The results ultimately will determine his success or failure, but I'll say this much about Brandon Beane: He came across as more competent and professional in 30 minutes Friday than anybody else has in recent memory. You would have to reach back the days under late GM John Butler for normalcy.
Beane presented himself as someone who has been around every facet of running an organization when he was introduced to the media Friday. He talked about the trust he had in Sean McDermott and the importance of keeping an open mind or, as he said, "eyes wide open with everybody."
"We built a good relationship in Carolina," Beane said. "I trust Sean, and Sean trusts me. I think we're going to make a heck of a partnership."

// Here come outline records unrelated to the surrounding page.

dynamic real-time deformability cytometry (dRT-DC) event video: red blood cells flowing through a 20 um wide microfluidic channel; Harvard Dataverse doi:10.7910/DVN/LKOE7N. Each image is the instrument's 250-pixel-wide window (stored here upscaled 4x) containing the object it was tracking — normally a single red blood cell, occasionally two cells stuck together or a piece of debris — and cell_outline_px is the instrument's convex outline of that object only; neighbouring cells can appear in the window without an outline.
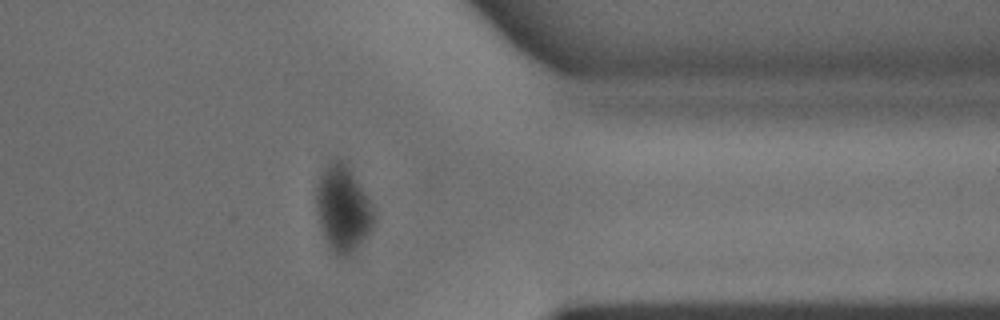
{"species": "common noctule bat (a hibernating species)", "species_latin": "Nyctalus noctula", "temperature_condition": "warm", "stored_images_in_passage": 27, "camera_frame_rate_fps": 3000, "um_per_image_px": 0.085, "animal": {"sex": "male", "body_mass_g": 15.6}, "frame": {"image": 1, "passage_image": 19, "time_ms": 6.0, "image_size_px": [1000, 320], "cell_outline_px": [[376, 220], [372, 228], [348, 256], [336, 256], [328, 248], [320, 228], [316, 208], [316, 184], [328, 160], [336, 156], [344, 160], [368, 196], [376, 212]], "centroid_in_image_um": [29.13, 17.69], "position_along_channel_um": 382.3, "area_um2": 29.42}}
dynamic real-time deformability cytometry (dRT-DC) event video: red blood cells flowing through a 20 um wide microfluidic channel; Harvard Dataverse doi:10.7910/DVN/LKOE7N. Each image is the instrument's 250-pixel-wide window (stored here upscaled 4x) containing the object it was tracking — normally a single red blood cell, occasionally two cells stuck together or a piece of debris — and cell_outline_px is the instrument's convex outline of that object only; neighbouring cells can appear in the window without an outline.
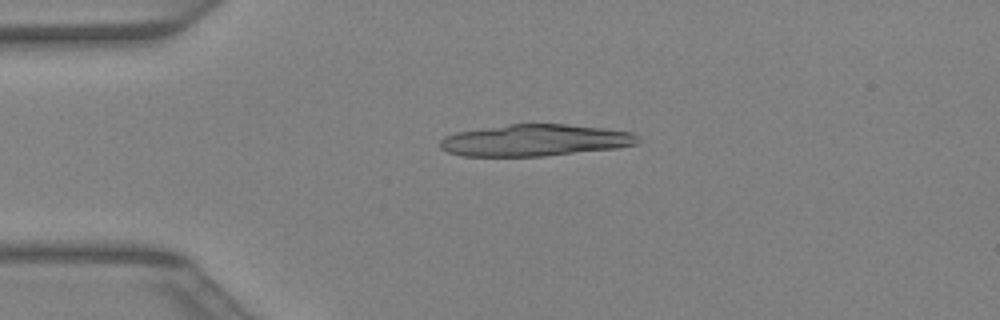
{"species": "Egyptian fruit bat (a non-hibernating species)", "species_latin": "Rousettus aegyptiacus", "temperature_condition": "warm", "stored_images_in_passage": 12, "camera_frame_rate_fps": 3000, "um_per_image_px": 0.085, "animal": {"sex": "female"}, "frame": {"image": 1, "passage_image": 9, "time_ms": 2.667, "image_size_px": [1000, 320], "cell_outline_px": [[640, 140], [636, 144], [616, 148], [544, 156], [460, 156], [448, 152], [440, 148], [440, 140], [444, 136], [456, 132], [508, 124], [564, 124], [604, 128], [632, 132]], "centroid_in_image_um": [45.44, 11.92], "position_along_channel_um": 39.6, "area_um2": 36.53}}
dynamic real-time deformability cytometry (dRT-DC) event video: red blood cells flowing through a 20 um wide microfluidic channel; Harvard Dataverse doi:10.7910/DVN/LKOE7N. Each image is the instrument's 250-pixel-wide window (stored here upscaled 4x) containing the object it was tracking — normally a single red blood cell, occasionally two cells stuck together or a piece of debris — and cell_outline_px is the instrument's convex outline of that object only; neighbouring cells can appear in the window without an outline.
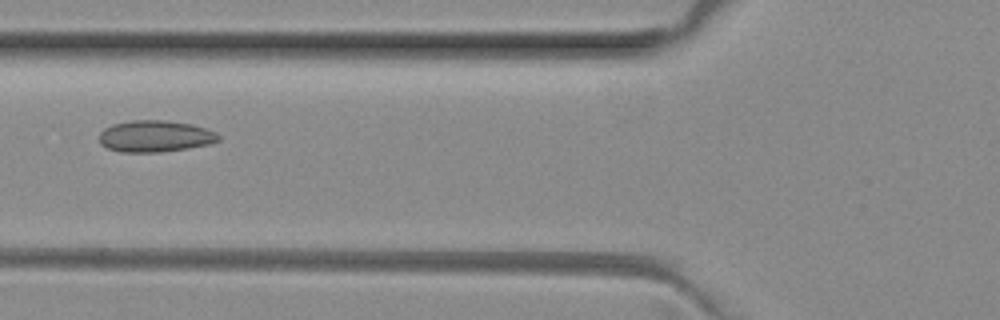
{"species": "common noctule bat (a hibernating species)", "species_latin": "Nyctalus noctula", "temperature_condition": "room temperature", "stored_images_in_passage": 3, "camera_frame_rate_fps": 3000, "um_per_image_px": 0.085, "animal": {"sex": "female", "body_mass_g": 29.2, "forearm_length_mm": 56.3}, "frame": {"image": 1, "passage_image": 3, "time_ms": 0.667, "image_size_px": [1000, 320], "cell_outline_px": [[220, 140], [208, 144], [188, 148], [160, 152], [120, 152], [108, 148], [100, 144], [100, 132], [104, 128], [112, 124], [132, 120], [164, 120], [192, 124], [216, 132], [220, 136]], "centroid_in_image_um": [13.17, 11.58], "position_along_channel_um": 112.6, "area_um2": 21.96}}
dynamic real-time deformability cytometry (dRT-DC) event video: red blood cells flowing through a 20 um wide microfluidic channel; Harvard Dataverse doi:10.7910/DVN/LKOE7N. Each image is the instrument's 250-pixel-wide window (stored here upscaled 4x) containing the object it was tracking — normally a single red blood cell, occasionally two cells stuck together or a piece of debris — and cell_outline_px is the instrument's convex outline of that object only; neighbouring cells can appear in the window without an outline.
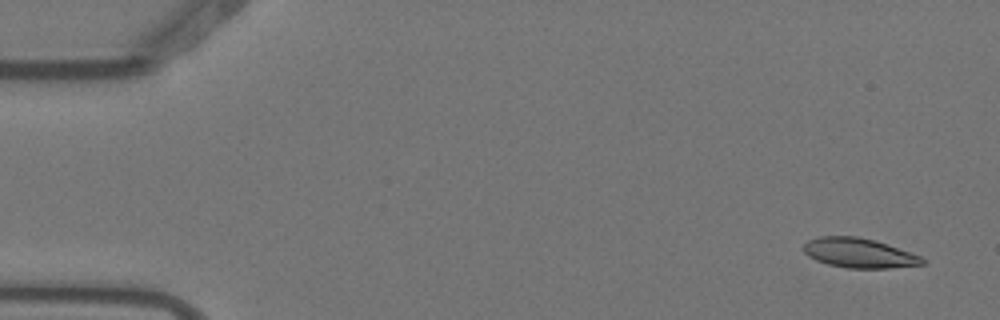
{"species": "Egyptian fruit bat (a non-hibernating species)", "species_latin": "Rousettus aegyptiacus", "temperature_condition": "warm", "stored_images_in_passage": 2, "camera_frame_rate_fps": 3000, "um_per_image_px": 0.085, "animal": {"sex": "female"}, "frame": {"image": 1, "passage_image": 2, "time_ms": 0.333, "image_size_px": [1000, 320], "cell_outline_px": [[924, 264], [888, 268], [848, 268], [828, 264], [816, 260], [808, 256], [804, 252], [804, 244], [808, 240], [816, 236], [860, 236], [888, 244], [920, 256], [924, 260]], "centroid_in_image_um": [72.98, 21.49], "position_along_channel_um": 12.0, "area_um2": 20.46}}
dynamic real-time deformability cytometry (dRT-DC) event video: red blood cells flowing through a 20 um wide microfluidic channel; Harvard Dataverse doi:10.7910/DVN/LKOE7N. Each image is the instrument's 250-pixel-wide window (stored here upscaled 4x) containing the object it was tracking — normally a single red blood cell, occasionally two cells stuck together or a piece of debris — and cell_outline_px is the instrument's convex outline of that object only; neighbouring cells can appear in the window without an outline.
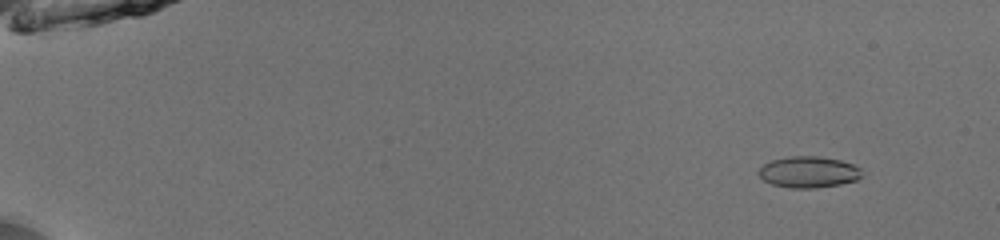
{"species": "common noctule bat (a hibernating species)", "species_latin": "Nyctalus noctula", "temperature_condition": "room temperature", "stored_images_in_passage": 53, "camera_frame_rate_fps": 3000, "um_per_image_px": 0.085, "animal": {"sex": "male", "body_mass_g": 13.0, "forearm_length_mm": 53.1}, "frame": {"image": 1, "passage_image": 6, "time_ms": 1.667, "image_size_px": [1000, 240], "cell_outline_px": [[860, 176], [856, 180], [840, 184], [816, 188], [792, 188], [772, 184], [764, 180], [756, 172], [764, 164], [772, 160], [788, 156], [820, 156], [840, 160], [852, 164], [860, 168]], "centroid_in_image_um": [68.7, 14.62], "position_along_channel_um": 16.3, "area_um2": 18.73}}
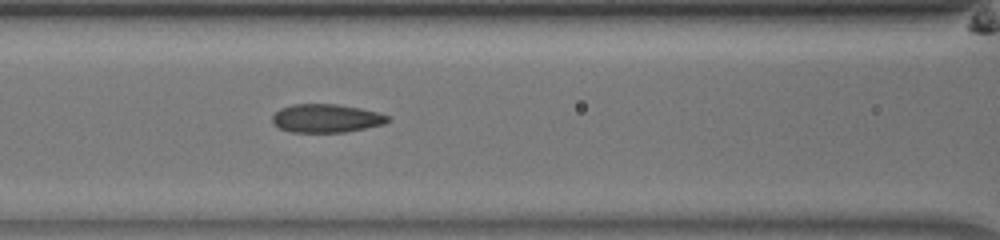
{"frame": {"image": 2, "passage_image": 26, "time_ms": 8.333, "image_size_px": [1000, 240], "cell_outline_px": [[388, 120], [384, 124], [344, 132], [292, 132], [280, 128], [272, 124], [272, 116], [280, 108], [292, 104], [336, 104], [360, 108], [380, 112], [388, 116]], "centroid_in_image_um": [27.7, 10.05], "position_along_channel_um": 138.9, "area_um2": 19.07}}
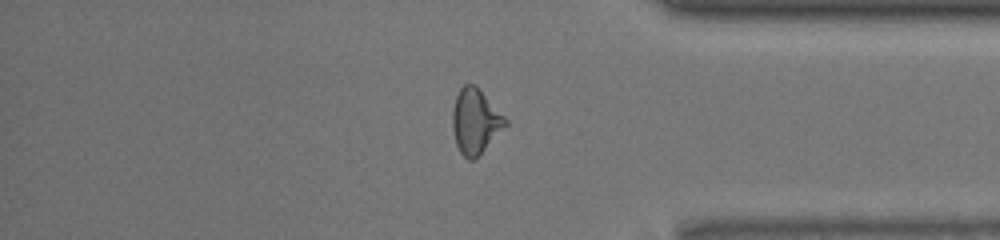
{"frame": {"image": 3, "passage_image": 46, "time_ms": 15.0, "image_size_px": [1000, 240], "cell_outline_px": [[508, 124], [472, 160], [468, 160], [460, 152], [456, 144], [452, 128], [452, 108], [456, 96], [460, 88], [464, 84], [476, 84], [480, 88], [508, 120]], "centroid_in_image_um": [40.39, 10.25], "position_along_channel_um": 394.8, "area_um2": 19.88}, "authors_computed_cell_mechanics": {"area_um2": 18.9006, "velocity_mm_per_s": 3.9781, "shape_relaxation_time_tau1_ms": 10.7511, "shape_relaxation_time_tau2_ms": 1.6436, "deformation_change_tau1": 0.2579, "deformation_change_tau2": 0.0735}}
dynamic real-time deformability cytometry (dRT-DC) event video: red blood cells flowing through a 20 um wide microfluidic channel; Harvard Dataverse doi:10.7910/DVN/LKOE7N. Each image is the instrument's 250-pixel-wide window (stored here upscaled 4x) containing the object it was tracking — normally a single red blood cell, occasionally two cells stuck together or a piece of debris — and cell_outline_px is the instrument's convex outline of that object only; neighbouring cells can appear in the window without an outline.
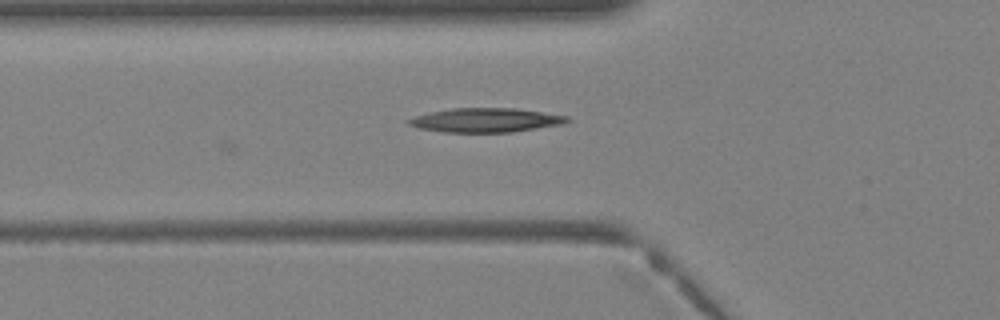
{"species": "Egyptian fruit bat (a non-hibernating species)", "species_latin": "Rousettus aegyptiacus", "temperature_condition": "warm", "stored_images_in_passage": 4, "camera_frame_rate_fps": 3000, "um_per_image_px": 0.085, "animal": {"sex": "female"}, "frame": {"image": 1, "passage_image": 4, "time_ms": 1.0, "image_size_px": [1000, 320], "cell_outline_px": [[568, 120], [560, 124], [512, 132], [444, 132], [420, 128], [408, 124], [404, 120], [428, 112], [452, 108], [516, 108], [568, 116]], "centroid_in_image_um": [41.22, 10.2], "position_along_channel_um": 84.6, "area_um2": 22.08}}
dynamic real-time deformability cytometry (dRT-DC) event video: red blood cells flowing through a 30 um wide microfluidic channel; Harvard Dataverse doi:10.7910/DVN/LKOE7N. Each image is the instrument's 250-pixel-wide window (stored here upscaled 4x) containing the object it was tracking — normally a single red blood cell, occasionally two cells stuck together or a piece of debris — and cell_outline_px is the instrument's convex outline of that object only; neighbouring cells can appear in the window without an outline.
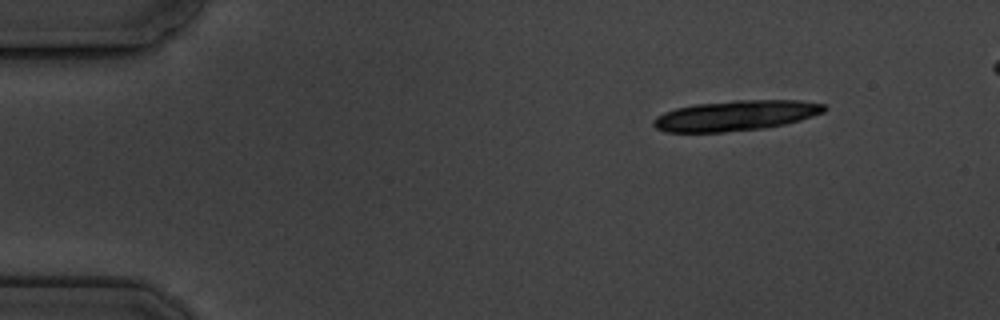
{"species": "common noctule bat (a hibernating species)", "species_latin": "Nyctalus noctula", "temperature_condition": "cold", "stored_images_in_passage": 15, "camera_frame_rate_fps": 3000, "um_per_image_px": 0.085, "animal": {"sex": "male", "body_mass_g": 19.5, "forearm_length_mm": 54.6}, "frame": {"image": 1, "passage_image": 1, "time_ms": 0.0, "image_size_px": [1000, 320], "cell_outline_px": [[828, 108], [824, 112], [800, 120], [784, 124], [764, 128], [724, 132], [664, 132], [656, 128], [652, 124], [652, 120], [656, 116], [664, 112], [676, 108], [696, 104], [736, 100], [800, 100], [824, 104]], "centroid_in_image_um": [62.52, 9.82], "position_along_channel_um": 22.5, "area_um2": 30.23}}
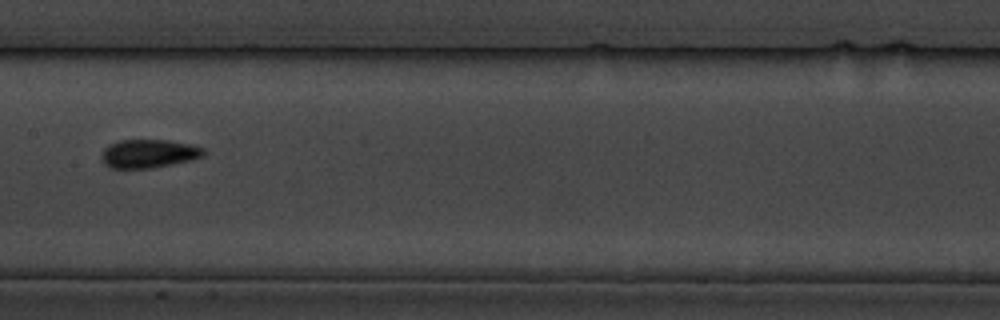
{"frame": {"image": 2, "passage_image": 7, "time_ms": 7.667, "image_size_px": [1000, 320], "cell_outline_px": [[204, 152], [200, 156], [192, 160], [152, 168], [108, 168], [104, 164], [100, 156], [104, 148], [108, 144], [120, 140], [168, 140], [188, 144], [204, 148]], "centroid_in_image_um": [12.57, 13.06], "position_along_channel_um": 194.8, "area_um2": 16.94}}
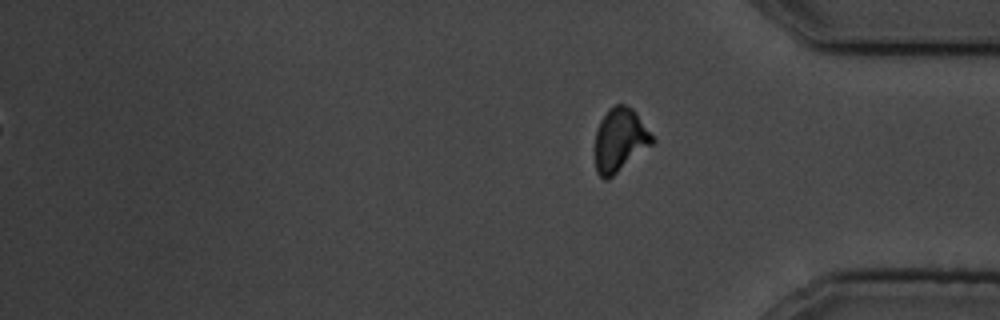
{"frame": {"image": 3, "passage_image": 15, "time_ms": 17.667, "image_size_px": [1000, 320], "cell_outline_px": [[656, 140], [652, 144], [608, 180], [604, 180], [596, 172], [596, 132], [600, 120], [608, 108], [616, 104], [624, 104], [632, 108], [636, 112]], "centroid_in_image_um": [52.69, 11.88], "position_along_channel_um": 382.5, "area_um2": 21.1}, "authors_computed_cell_mechanics": {"area_um2": 16.4152, "velocity_mm_per_s": 3.4738, "shape_relaxation_time_tau1_ms": 6.9707, "shape_relaxation_time_tau2_ms": null, "deformation_change_tau1": 0.128, "deformation_change_tau2": null}}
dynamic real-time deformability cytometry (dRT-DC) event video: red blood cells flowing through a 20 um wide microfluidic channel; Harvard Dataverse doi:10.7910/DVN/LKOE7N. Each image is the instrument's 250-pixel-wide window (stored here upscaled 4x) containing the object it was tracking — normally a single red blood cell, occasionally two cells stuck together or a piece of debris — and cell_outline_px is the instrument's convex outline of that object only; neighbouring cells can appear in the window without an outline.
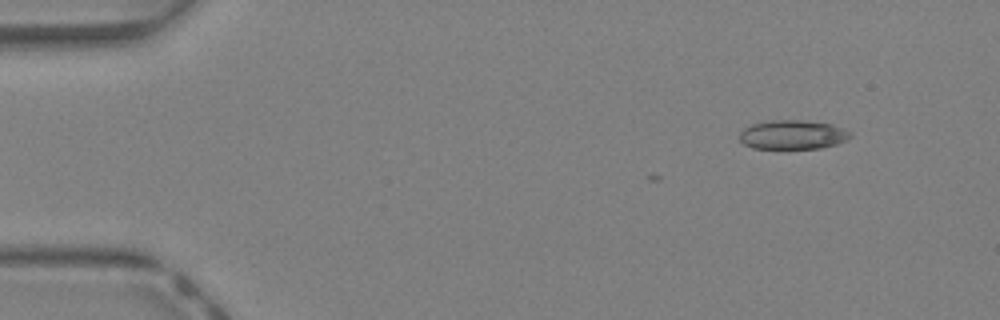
{"species": "Egyptian fruit bat (a non-hibernating species)", "species_latin": "Rousettus aegyptiacus", "temperature_condition": "warm", "stored_images_in_passage": 7, "camera_frame_rate_fps": 3000, "um_per_image_px": 0.085, "animal": {"sex": "female"}, "frame": {"image": 1, "passage_image": 1, "time_ms": 0.0, "image_size_px": [1000, 320], "cell_outline_px": [[852, 136], [848, 140], [836, 144], [820, 148], [752, 148], [744, 144], [740, 140], [740, 132], [744, 128], [752, 124], [772, 120], [808, 120], [832, 124], [852, 132]], "centroid_in_image_um": [67.42, 11.44], "position_along_channel_um": 17.6, "area_um2": 18.9}}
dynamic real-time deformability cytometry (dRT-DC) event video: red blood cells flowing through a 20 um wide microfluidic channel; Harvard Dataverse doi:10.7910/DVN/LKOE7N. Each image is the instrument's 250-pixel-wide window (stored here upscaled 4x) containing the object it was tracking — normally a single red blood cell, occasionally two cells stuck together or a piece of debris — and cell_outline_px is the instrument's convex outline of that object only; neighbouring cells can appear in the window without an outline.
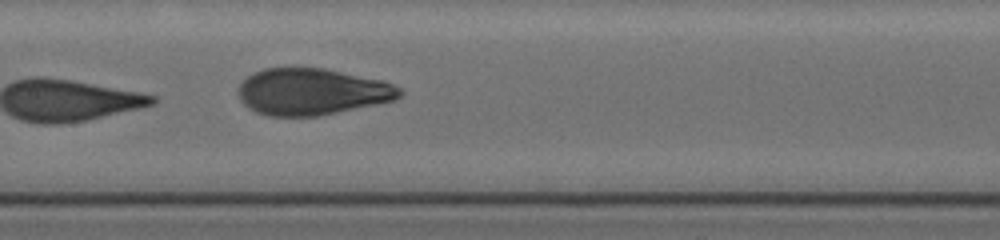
{"species": "human", "species_latin": "Homo sapiens", "temperature_condition": "cold", "stored_images_in_passage": 24, "camera_frame_rate_fps": 3000, "um_per_image_px": 0.085, "donor": {"sex": "female"}, "frame": {"image": 1, "passage_image": 14, "time_ms": 4.333, "image_size_px": [1000, 240], "cell_outline_px": [[404, 92], [396, 100], [320, 116], [268, 116], [256, 112], [248, 108], [240, 100], [236, 92], [240, 84], [248, 76], [264, 68], [324, 68], [384, 80], [400, 88]], "centroid_in_image_um": [26.52, 7.8], "position_along_channel_um": 180.9, "area_um2": 44.1}}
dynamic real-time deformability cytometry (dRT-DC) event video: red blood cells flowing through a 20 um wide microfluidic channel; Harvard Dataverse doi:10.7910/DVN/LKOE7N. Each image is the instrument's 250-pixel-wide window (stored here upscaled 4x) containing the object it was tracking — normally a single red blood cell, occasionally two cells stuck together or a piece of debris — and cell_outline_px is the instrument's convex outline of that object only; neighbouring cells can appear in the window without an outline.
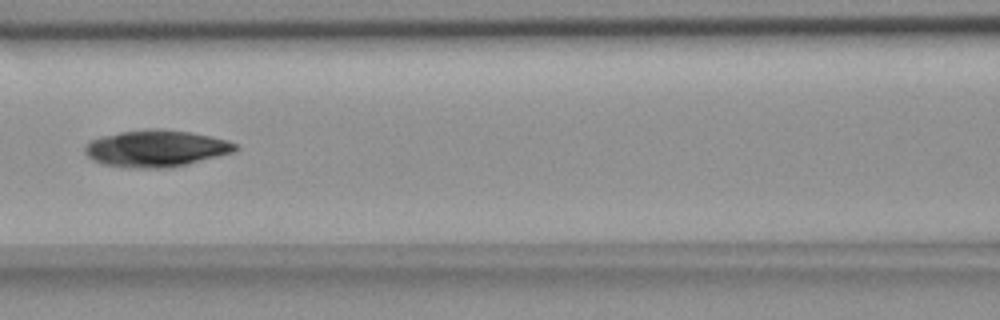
{"species": "common noctule bat (a hibernating species)", "species_latin": "Nyctalus noctula", "temperature_condition": "room temperature", "stored_images_in_passage": 10, "camera_frame_rate_fps": 3000, "um_per_image_px": 0.085, "animal": {"sex": "female", "body_mass_g": 18.4}, "frame": {"image": 1, "passage_image": 7, "time_ms": 2.0, "image_size_px": [1000, 320], "cell_outline_px": [[240, 148], [236, 152], [188, 164], [168, 168], [132, 168], [104, 164], [92, 160], [84, 152], [84, 148], [92, 140], [100, 136], [120, 132], [148, 128], [160, 128], [188, 132], [228, 140], [236, 144]], "centroid_in_image_um": [13.29, 12.62], "position_along_channel_um": 153.3, "area_um2": 32.37}}
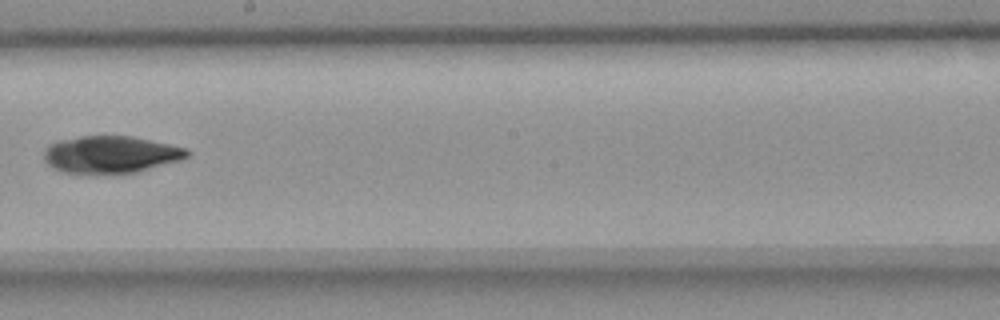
{"frame": {"image": 2, "passage_image": 9, "time_ms": 2.667, "image_size_px": [1000, 320], "cell_outline_px": [[192, 152], [188, 156], [180, 160], [136, 172], [64, 172], [52, 168], [44, 160], [44, 148], [48, 144], [56, 140], [80, 136], [132, 136], [168, 144], [184, 148]], "centroid_in_image_um": [9.37, 13.1], "position_along_channel_um": 238.8, "area_um2": 30.63}}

It's a welcome change after years of dysfunction before and after Terry and Kim Pegula purchased the Bills. Buffalo needed someone from the outside who could evaluate everything from top to bottom. It sounds like he'll have the authority needed to make the decisions.
Now it's up to him and McDermott to build from their relationship with the Carolina Panthers and make the right ones. At least the two men at the top of the Bills' football department have the same agenda. Neither comes off as egotistical or selfish or worried about protecting their jobs.
It is, if nothing else, a start.
Beane and McDermott will be given time to build the organization from the bottom, as he mentioned, but we all know it starts at the top. Both are new in their positions. There will be growing pains. Everything is peachy for now because they haven't made a mess of the draft of lost a game.
Still, for the first time in a long time, there was a sense the Bills have people in place who can lead them in the right direction. It's was another step removed from the clown show starring Rex Ryan, whose standup routine quickly grew old, and Whaley, who had a penchant for alienating people around him.
Beane struck the right chords Friday, which was expected. He talked about how he empathized with Bills fans who have agonized over missing the playoffs for 17 straight seasons. He didn't make any bold promises the way Rex did. He sounded like someone understood his role in the organization, unlike Whaley. He was confident and well-spoken.
Overall, it has been an interesting week for the Bills and Sabres. Beane was hired Tuesday evening. Jason Botterill was introduced Thursday as the general manager of the Sabres. Botterill is another intelligent guy and longtime understudy before landing the big job. He also carried himself like a pro.
The announcements this week were a step toward stability, which had been lacking in both organizations for years. Neither team knew what it was going or where it was headed. It's not a good sign when ownership is calling news conferences every other day to announce people getting fired and hired.
Over the past month, Terry Pegula has gone from mostly invisible to the brink of overexposure. He's not comfortable in the public eye. He certainly doesn't want to explain away all the problems his organizations have had, especially when many of them start with his dubious decisions.
Now that he has people he trusts in place, he can get back to the business of getting out of the way and allowing the people he hired to do their jobs. It's the best part of owning a professional franchise or, in this case, two franchises. If they ever start winning on a regular basis, he'll be able to enjoy them.